EXCERPTED DATA.
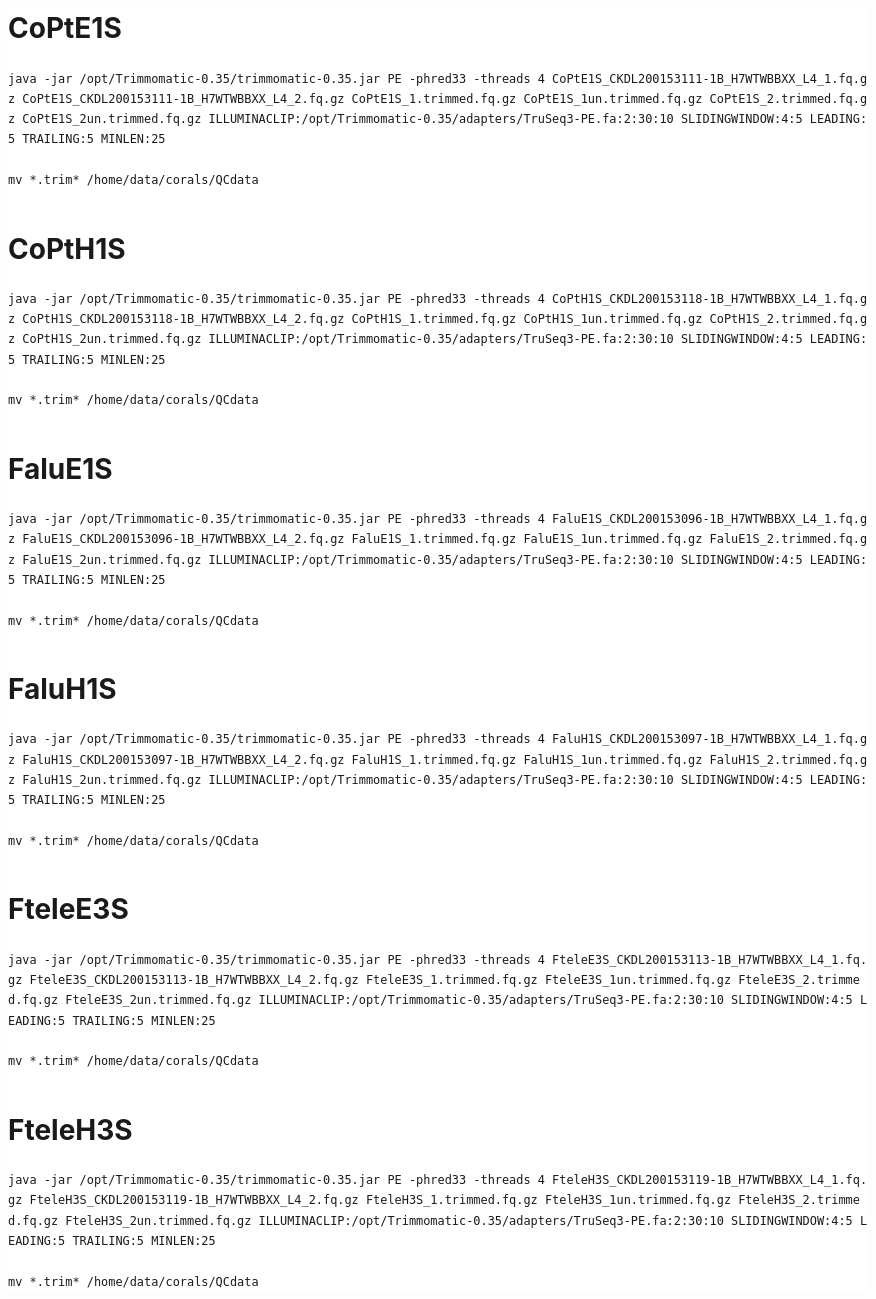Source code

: CoPtE1S
=======

    java -jar /opt/Trimmomatic-0.35/trimmomatic-0.35.jar PE -phred33 -threads 4 CoPtE1S_CKDL200153111-1B_H7WTWBBXX_L4_1.fq.gz CoPtE1S_CKDL200153111-1B_H7WTWBBXX_L4_2.fq.gz CoPtE1S_1.trimmed.fq.gz CoPtE1S_1un.trimmed.fq.gz CoPtE1S_2.trimmed.fq.gz CoPtE1S_2un.trimmed.fq.gz ILLUMINACLIP:/opt/Trimmomatic-0.35/adapters/TruSeq3-PE.fa:2:30:10 SLIDINGWINDOW:4:5 LEADING:5 TRAILING:5 MINLEN:25

    mv *.trim* /home/data/corals/QCdata

CoPtH1S
=======

    java -jar /opt/Trimmomatic-0.35/trimmomatic-0.35.jar PE -phred33 -threads 4 CoPtH1S_CKDL200153118-1B_H7WTWBBXX_L4_1.fq.gz CoPtH1S_CKDL200153118-1B_H7WTWBBXX_L4_2.fq.gz CoPtH1S_1.trimmed.fq.gz CoPtH1S_1un.trimmed.fq.gz CoPtH1S_2.trimmed.fq.gz CoPtH1S_2un.trimmed.fq.gz ILLUMINACLIP:/opt/Trimmomatic-0.35/adapters/TruSeq3-PE.fa:2:30:10 SLIDINGWINDOW:4:5 LEADING:5 TRAILING:5 MINLEN:25

    mv *.trim* /home/data/corals/QCdata

FaluE1S
=======

    java -jar /opt/Trimmomatic-0.35/trimmomatic-0.35.jar PE -phred33 -threads 4 FaluE1S_CKDL200153096-1B_H7WTWBBXX_L4_1.fq.gz FaluE1S_CKDL200153096-1B_H7WTWBBXX_L4_2.fq.gz FaluE1S_1.trimmed.fq.gz FaluE1S_1un.trimmed.fq.gz FaluE1S_2.trimmed.fq.gz FaluE1S_2un.trimmed.fq.gz ILLUMINACLIP:/opt/Trimmomatic-0.35/adapters/TruSeq3-PE.fa:2:30:10 SLIDINGWINDOW:4:5 LEADING:5 TRAILING:5 MINLEN:25

    mv *.trim* /home/data/corals/QCdata

FaluH1S
=======

    java -jar /opt/Trimmomatic-0.35/trimmomatic-0.35.jar PE -phred33 -threads 4 FaluH1S_CKDL200153097-1B_H7WTWBBXX_L4_1.fq.gz FaluH1S_CKDL200153097-1B_H7WTWBBXX_L4_2.fq.gz FaluH1S_1.trimmed.fq.gz FaluH1S_1un.trimmed.fq.gz FaluH1S_2.trimmed.fq.gz FaluH1S_2un.trimmed.fq.gz ILLUMINACLIP:/opt/Trimmomatic-0.35/adapters/TruSeq3-PE.fa:2:30:10 SLIDINGWINDOW:4:5 LEADING:5 TRAILING:5 MINLEN:25

    mv *.trim* /home/data/corals/QCdata

FteleE3S
========

    java -jar /opt/Trimmomatic-0.35/trimmomatic-0.35.jar PE -phred33 -threads 4 FteleE3S_CKDL200153113-1B_H7WTWBBXX_L4_1.fq.gz FteleE3S_CKDL200153113-1B_H7WTWBBXX_L4_2.fq.gz FteleE3S_1.trimmed.fq.gz FteleE3S_1un.trimmed.fq.gz FteleE3S_2.trimmed.fq.gz FteleE3S_2un.trimmed.fq.gz ILLUMINACLIP:/opt/Trimmomatic-0.35/adapters/TruSeq3-PE.fa:2:30:10 SLIDINGWINDOW:4:5 LEADING:5 TRAILING:5 MINLEN:25

    mv *.trim* /home/data/corals/QCdata

FteleH3S
========

    java -jar /opt/Trimmomatic-0.35/trimmomatic-0.35.jar PE -phred33 -threads 4 FteleH3S_CKDL200153119-1B_H7WTWBBXX_L4_1.fq.gz FteleH3S_CKDL200153119-1B_H7WTWBBXX_L4_2.fq.gz FteleH3S_1.trimmed.fq.gz FteleH3S_1un.trimmed.fq.gz FteleH3S_2.trimmed.fq.gz FteleH3S_2un.trimmed.fq.gz ILLUMINACLIP:/opt/Trimmomatic-0.35/adapters/TruSeq3-PE.fa:2:30:10 SLIDINGWINDOW:4:5 LEADING:5 TRAILING:5 MINLEN:25

    mv *.trim* /home/data/corals/QCdata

EXERCISE AIM. Each record above must be retyped exactly as given, with the images excluded.

EXPECTED OUTPUT.
Source code

: CoPtE1S
=======

    java -jar /opt/Trimmomatic-0.35/trimmomatic-0.35.jar PE -phred33 -threads 4 CoPtE1S_CKDL200153111-1B_H7WTWBBXX_L4_1.fq.gz CoPtE1S_CKDL200153111-1B_H7WTWBBXX_L4_2.fq.gz CoPtE1S_1.trimmed.fq.gz CoPtE1S_1un.trimmed.fq.gz CoPtE1S_2.trimmed.fq.gz CoPtE1S_2un.trimmed.fq.gz ILLUMINACLIP:/opt/Trimmomatic-0.35/adapters/TruSeq3-PE.fa:2:30:10 SLIDINGWINDOW:4:5 LEADING:5 TRAILING:5 MINLEN:25

    mv *.trim* /home/data/corals/QCdata

CoPtH1S
=======

    java -jar /opt/Trimmomatic-0.35/trimmomatic-0.35.jar PE -phred33 -threads 4 CoPtH1S_CKDL200153118-1B_H7WTWBBXX_L4_1.fq.gz CoPtH1S_CKDL200153118-1B_H7WTWBBXX_L4_2.fq.gz CoPtH1S_1.trimmed.fq.gz CoPtH1S_1un.trimmed.fq.gz CoPtH1S_2.trimmed.fq.gz CoPtH1S_2un.trimmed.fq.gz ILLUMINACLIP:/opt/Trimmomatic-0.35/adapters/TruSeq3-PE.fa:2:30:10 SLIDINGWINDOW:4:5 LEADING:5 TRAILING:5 MINLEN:25

    mv *.trim* /home/data/corals/QCdata

FaluE1S
=======

    java -jar /opt/Trimmomatic-0.35/trimmomatic-0.35.jar PE -phred33 -threads 4 FaluE1S_CKDL200153096-1B_H7WTWBBXX_L4_1.fq.gz FaluE1S_CKDL200153096-1B_H7WTWBBXX_L4_2.fq.gz FaluE1S_1.trimmed.fq.gz FaluE1S_1un.trimmed.fq.gz FaluE1S_2.trimmed.fq.gz FaluE1S_2un.trimmed.fq.gz ILLUMINACLIP:/opt/Trimmomatic-0.35/adapters/TruSeq3-PE.fa:2:30:10 SLIDINGWINDOW:4:5 LEADING:5 TRAILING:5 MINLEN:25

    mv *.trim* /home/data/corals/QCdata

FaluH1S
=======

    java -jar /opt/Trimmomatic-0.35/trimmomatic-0.35.jar PE -phred33 -threads 4 FaluH1S_CKDL200153097-1B_H7WTWBBXX_L4_1.fq.gz FaluH1S_CKDL200153097-1B_H7WTWBBXX_L4_2.fq.gz FaluH1S_1.trimmed.fq.gz FaluH1S_1un.trimmed.fq.gz FaluH1S_2.trimmed.fq.gz FaluH1S_2un.trimmed.fq.gz ILLUMINACLIP:/opt/Trimmomatic-0.35/adapters/TruSeq3-PE.fa:2:30:10 SLIDINGWINDOW:4:5 LEADING:5 TRAILING:5 MINLEN:25

    mv *.trim* /home/data/corals/QCdata

FteleE3S
========

    java -jar /opt/Trimmomatic-0.35/trimmomatic-0.35.jar PE -phred33 -threads 4 FteleE3S_CKDL200153113-1B_H7WTWBBXX_L4_1.fq.gz FteleE3S_CKDL200153113-1B_H7WTWBBXX_L4_2.fq.gz FteleE3S_1.trimmed.fq.gz FteleE3S_1un.trimmed.fq.gz FteleE3S_2.trimmed.fq.gz FteleE3S_2un.trimmed.fq.gz ILLUMINACLIP:/opt/Trimmomatic-0.35/adapters/TruSeq3-PE.fa:2:30:10 SLIDINGWINDOW:4:5 LEADING:5 TRAILING:5 MINLEN:25

    mv *.trim* /home/data/corals/QCdata

FteleH3S
========

    java -jar /opt/Trimmomatic-0.35/trimmomatic-0.35.jar PE -phred33 -threads 4 FteleH3S_CKDL200153119-1B_H7WTWBBXX_L4_1.fq.gz FteleH3S_CKDL200153119-1B_H7WTWBBXX_L4_2.fq.gz FteleH3S_1.trimmed.fq.gz FteleH3S_1un.trimmed.fq.gz FteleH3S_2.trimmed.fq.gz FteleH3S_2un.trimmed.fq.gz ILLUMINACLIP:/opt/Trimmomatic-0.35/adapters/TruSeq3-PE.fa:2:30:10 SLIDINGWINDOW:4:5 LEADING:5 TRAILING:5 MINLEN:25

    mv *.trim* /home/data/corals/QCdata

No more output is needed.